На следующий день в форте устроили побудку рано, и мы смыли с себя грязь у бочек с водой и оделись в парадное для торжественного обеда. То есть мы оделись в свои же формы, но почистили их как могли, и цирюльник Бейли подстриг кого успел и побрил тоже на кого времени хватило. К нему стояла большая очередь, все в нижних рубахах. Волосы собрали в полотняный мешок и сожгли, потому что гниды там пировали. И вот мы были совсем готовы и поехали с элегантной выправкой – ну, как могли – назад, в город. Прекрасное это зрелище – триста человек в седле, и мы все это чувствовали, ну я так думаю. Кое-кто из нас пил так сильно, что перепил пополам свою печень, хотя все мы были еще молоды. Мне еще даже восемнадцати не было. Зады у нас были в хлам сточены жесткими седлами. Когда ходишь, болит все и всюду. Но величие, уж какое было, нашего строя всадников подействовало и на нас. Мы служили людям, что-то сделали для людей. Наподобие такого. От этого почему-то огонь загорается в груди. Ощущение правильности. Не то чтобы справедливости. Выполнение воли большинства, что-то в этом роде, не знаю. Так было с нами. Наверно, все это осталось в прошлом. Хотя оно и до сих пор прямо как сейчас стоит перед глазами.

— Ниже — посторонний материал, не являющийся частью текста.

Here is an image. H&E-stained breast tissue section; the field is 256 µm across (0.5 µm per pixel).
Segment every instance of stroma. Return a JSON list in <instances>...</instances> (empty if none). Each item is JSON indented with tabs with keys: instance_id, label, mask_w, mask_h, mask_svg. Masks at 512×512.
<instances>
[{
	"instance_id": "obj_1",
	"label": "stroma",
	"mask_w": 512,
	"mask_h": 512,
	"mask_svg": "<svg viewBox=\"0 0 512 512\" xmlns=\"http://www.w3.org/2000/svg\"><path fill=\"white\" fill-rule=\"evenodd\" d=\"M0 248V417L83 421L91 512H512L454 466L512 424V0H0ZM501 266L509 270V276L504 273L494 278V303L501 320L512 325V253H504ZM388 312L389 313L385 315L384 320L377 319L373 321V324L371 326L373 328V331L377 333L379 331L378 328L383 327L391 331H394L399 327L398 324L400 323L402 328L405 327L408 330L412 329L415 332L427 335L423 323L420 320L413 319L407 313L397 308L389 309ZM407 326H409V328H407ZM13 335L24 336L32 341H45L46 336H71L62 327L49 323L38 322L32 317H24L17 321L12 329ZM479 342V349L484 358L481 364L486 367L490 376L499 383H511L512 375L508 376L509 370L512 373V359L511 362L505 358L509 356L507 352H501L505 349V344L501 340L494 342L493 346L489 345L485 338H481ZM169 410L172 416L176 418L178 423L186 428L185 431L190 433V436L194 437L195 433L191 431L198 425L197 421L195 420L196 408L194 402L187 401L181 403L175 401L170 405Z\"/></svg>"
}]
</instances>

Майор выпустил Уотчорна и Перла ради праздника – ему казалось, что так будет правильно. Мол, разберется с ними позже. Куда им было сбежать? Вокруг нас ничего не было, одно только ничего.

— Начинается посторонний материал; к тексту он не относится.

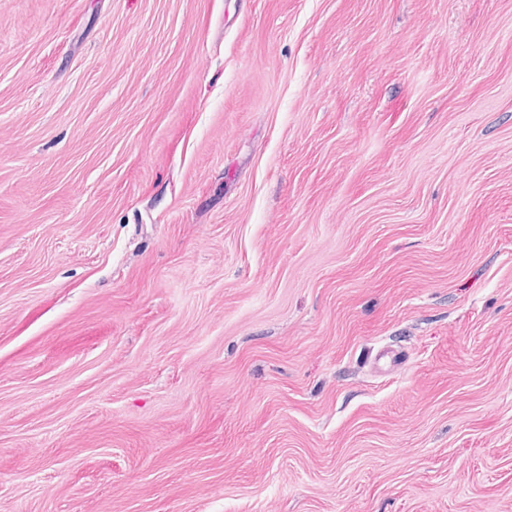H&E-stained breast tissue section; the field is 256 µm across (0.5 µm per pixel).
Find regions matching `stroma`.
Here are the masks:
<instances>
[{"label": "stroma", "instance_id": "obj_1", "mask_svg": "<svg viewBox=\"0 0 512 512\" xmlns=\"http://www.w3.org/2000/svg\"><path fill=\"white\" fill-rule=\"evenodd\" d=\"M0 512H512V0H0Z\"/></svg>", "mask_w": 512, "mask_h": 512}]
</instances>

Надо сказать, что городок чудно принарядился в нашу честь. Горожане натянули плакаты через всю маленькую главную улицу и зажгли фонари, вырезанные из старой упаковочной бумаги. Свечи пылали в них, как души. Пастор закатил большой молебен под открытым небом, и весь город попадал на колени прямо там и возблагодарил Господа. На этой земле теперь отдается предпочтение вот такому разряду человечества. Индейцам тут больше места нет. Их билеты на проезд были аннулированы, и бейлифы Господни забрали обратно вольные, выданные их душам. Мне в душу, правду сказать, просачивалась капелька печали о них. Мне в душу, правду сказать, просачивалась капелька странной, неусыпной печали о них. Семь часов как погребены в ямах, секвойи возвышаются над ними, тишину тревожат птицы и проходящие звери. Может, вся торжественная ужасность этого. Над ними никакой пастор не молился о вознесении душ. Им при сдаче пришли плохие карты. Когда все положенные слова были сказаны, город поднялся с колен и разразился приветственными криками, а потом начался водоворот мяса и пива и вся обычная при таком деле суматоха. Мы танцевали, хлопали по спинам, повествовали старые истории. Люди слушали, навострив уши и ожидая, когда можно будет выпустить на волю гогот. Тогда мы не думали, что времени когда-нибудь будет конец, – мы думали, оно будет идти и идти себе, вечно, расслабленное и остановленное, как в тот момент. Я сам не знаю, что хочу этим сказать. Оглядываешься на все бесконечные годы, когда такое и в голову не приходило. Как я сейчас оглядываюсь, когда сижу в Теннесси и пишу эти слова. И думаю о бесконечных днях своей жизни. Но сейчас это совсем не так. И я думаю о словах, которыми мы беспечно разбрасывались в ту ночь, о бодрой чепухе, которую мололи, о пьяных криках, которые испускали, о глупой радости, что охватывала нас при этом, и о том, как Джон Коул тогда был всего лишь юнец и красивей всех когда-либо живших на этом свете. Он молод и всегда останется молодым. Сердце поднимается, душа поет. Жив на всю катушку и доволен жизнью, как ласточка под стрехой.